'And Then We Danced': Queer As Folk Dance
"This is not the lambada," a grim-faced dance instructor reminds his students in Levan Akin's And Then We Danced, directing his comments mostly toward Merab (Levan Gelbakhiani), whose movements have edged too much toward the feminine for his tastes. In traditional Georgian dance, he tells him, "You should be like a nail" and his longtime partner, Mary (Ana Javakishvili), must have a gaze that suggests virginal innocence. But Merab's hips don't lie, and neither do his hands, which flutter and float across his body, and the rest of the film is about who gets to dictate how he expresses himself.
Though chosen as Sweden's submission for the Best International Feature Film Oscar — it didn't wind up getting a nomination — And Then We Danced was an act of indie subterfuge for its director, whose parents emigrated from Georgia and who used to spend summers there as a child. The air of violent homophobia that surrounds Akin's story of two male dancers was validated both by the making of the film, which was produced on-the-fly in Tbilisi with no little support and a reluctant leading man, and its screenings in Tbilisi and Batumi, which were met by ugly ultra-nationalist and pro-Russian protests. The stakes of this film are very real.
Yet forbidden dances are not limited to the lambada, either. It's a longstanding convention of dance films to throw up class or racial barriers for its romantic partners to tango over, and Akin isn't eager enough to defy those conventions. There's a big climactic audition. There's a gallery of sinister no-fun-niks. There are stolen kisses (and more) just outside the view of people who would be infuriated by them. Akin's formal choreography doesn't press the limits like his hero's dance choreography, and the drama sags from the lack of inspiration and audaciousness. For a film this controversial, it should feel more dangerous than it is.
Akin does well in detailing Merab's life on the margins, which is comprehensively bleak before he risks it all for love. Merab doesn't make money yet as a dancer, so he scrambles to make ends meet as a waiter and crashes with his family in their shabby, loud, overcrowded apartment. His mother and father, now separated, were once dancers themselves, but neither could make a living out of it and both are filled with regret. When a slot opens up in the National Georgian Ensemble, a well-paying and prestigious touring company, Merab and the other men in his class go after it. This includes a mysterious new student, Irakli (Bachi Valishvili), who shocks the instructor by turning up in an earring and starts throwing suggestive looks in Merab's direction.

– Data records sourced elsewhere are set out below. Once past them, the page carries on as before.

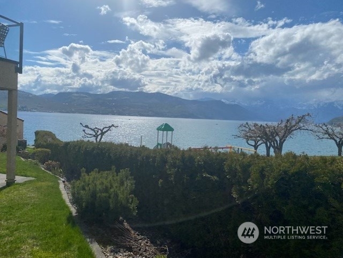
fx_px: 258
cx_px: 172
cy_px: 129
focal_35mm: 26
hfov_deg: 67.3
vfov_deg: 53.1
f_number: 1.8
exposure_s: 1/9615
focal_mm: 4.25
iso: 32
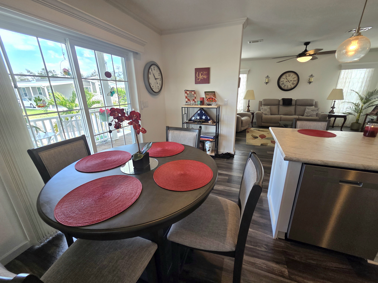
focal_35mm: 13
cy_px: 142
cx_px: 189
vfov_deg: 89.9
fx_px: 142
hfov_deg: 106.2
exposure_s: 1/120
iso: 80
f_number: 2.2
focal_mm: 2.2
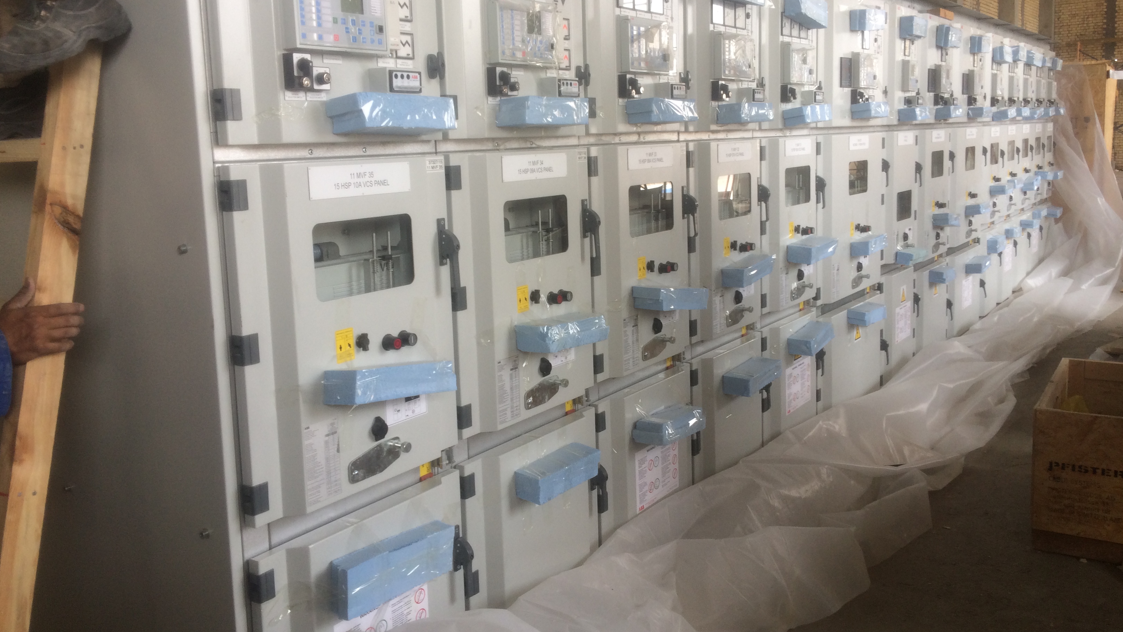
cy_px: 262
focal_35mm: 32
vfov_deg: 36.6
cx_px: 556
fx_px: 953
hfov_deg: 61.0
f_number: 2.2
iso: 32
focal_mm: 4.15
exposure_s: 1/100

Once Merab and Irakli start rehearsing together in the mornings, an intense romantic relationship between them develops, despite news that the dancer they're trying to replace was booted for having sex with another man. The two carve out a little happiness for themselves, which looks conspicuous even when they're not in the same room: Merab cannot stop smiling, and he generally doesn't have much to smile about. But with the risks they're taking, along with their rivalry for an open slot, threatens their fledgling relationship.
Gelbakhiani and Valishvili have fine chemistry on and off the floor, but And Then We Danced is most convincing when we can hear their bodies talk. Akin has a great feel for the subtle differences between traditional Georgian dance and the flourishes Merab and Irakli are trying to bring to it, and he's even better when they're in more private spaces, grooving to songs like Abba's "Take a Chance on Me" and Robyn's "Honey." While these men long for liberation through dance, they don't see that impulse as incompatible with tradition, even when they're scolded for not acting more like monuments to masculinity.
Based on its reception in Georgia, And Then We Danced has a good sense of the challenges facing the LGBTQ community and it seems to tread carefully because of them, never provoking more than strictly necessary. Yet it's still following a winning formula, blessed by an underlying optimism that change is possible if the right people keep insisting on it. Dance and culture have to evolve together, Akin implies, or else fall into grim obsolescence.